As of today, Khan Academy has produced around 3300 videos, which have been viewed more than 170 million times. Sal’s initial videos were aimed at supplementing pre-college education, but he has long ventured into an amazing range of different areas interesting for people of any age: “We’re a not-for-profit with the goal of changing education for the better by providing a free world-class education for anyone anywhere” (Website Khan Academy). Whether you are a student, and just cannot get your head around your math or physics teacher’s cryptic doodling, or a life-long learner like me, and just don’t remember what genetics and DNA are all about, you will likely find an easy-to-understand 10-minute video. Do you need to know what caused the financial crash of 2008, brush up your statistics, or understand the function of insulin in the human body? It is all there, in bite-size short videos.

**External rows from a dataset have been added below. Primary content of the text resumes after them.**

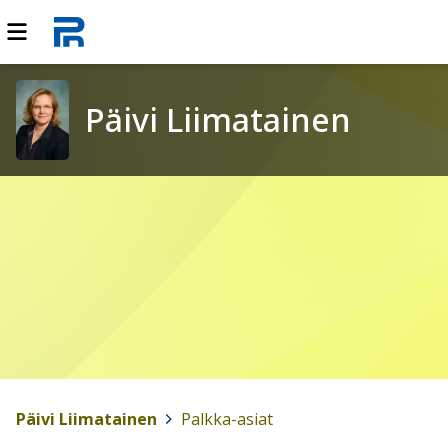
Päivi Liimatainen
Päivi Liimatainen
>
Palkka-asiat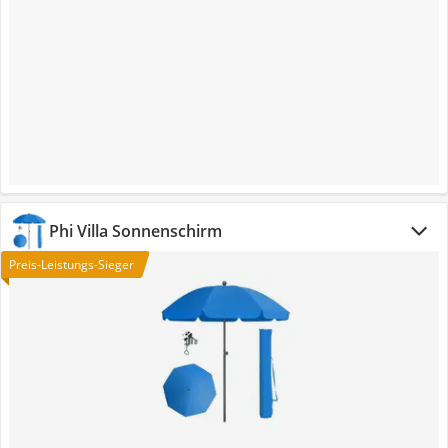
Phi Villa Sonnenschirm
Preis-Leistungs-Sieger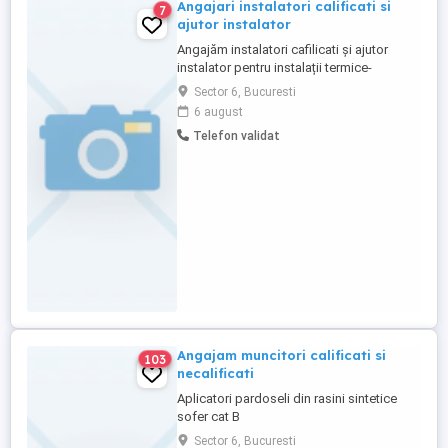
Angajari instalatori calificati si
7
ajutor instalator
Angajăm instalatori cafilicati și ajutor
instalator pentru instalații termice-
sanitare. Se lucrează în toate sectoarele
Sector 6, Bucuresti
din București. Salariu atractiv + carte de
6 august
munca
Telefon validat
Angajam muncitori calificati si
103
necalificati
Aplicatori pardoseli din rasini sintetice
sofer cat B
Sector 6, Bucuresti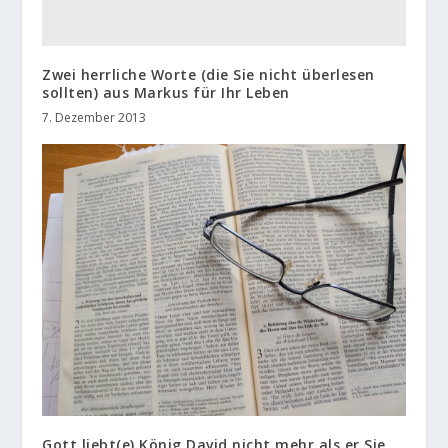
Zwei herrliche Worte (die Sie nicht überlesen
sollten) aus Markus für Ihr Leben
7. Dezember 2013
Gott liebt(e) König David nicht mehr als er Sie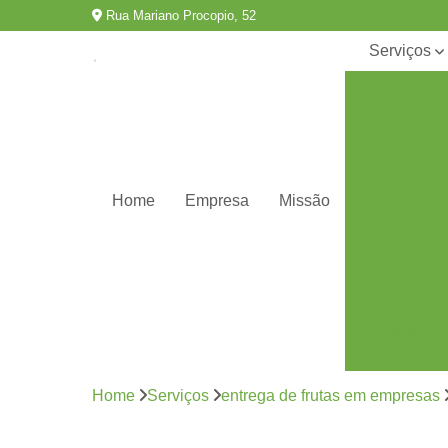
Rua Mariano Procopio, 52
Serviços
Delivery de
fruta
Delivery de
frutas em
escritórios
Home
Empresa
Missão
Entrega de
fruta
Entrega de
frutas em
empresas
Entrega de
frutas para
escritórios
Home
Serviços
entrega de frutas em empresas
Fornecedor
de frutas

Sal Khan is incredibly inspiring and radiates pure passion for what he is doing. Allow me to end this post with a quote from his commencement address for the class of 2012 at MIT: “Be as delusionally positive as possible, and smile with every atom in your body.”

If you want to see Sal Khan, rather than just listening to his voice, Salman Khan on Charlie Rose and his MIT commencement address from June 2012 are highly recommended.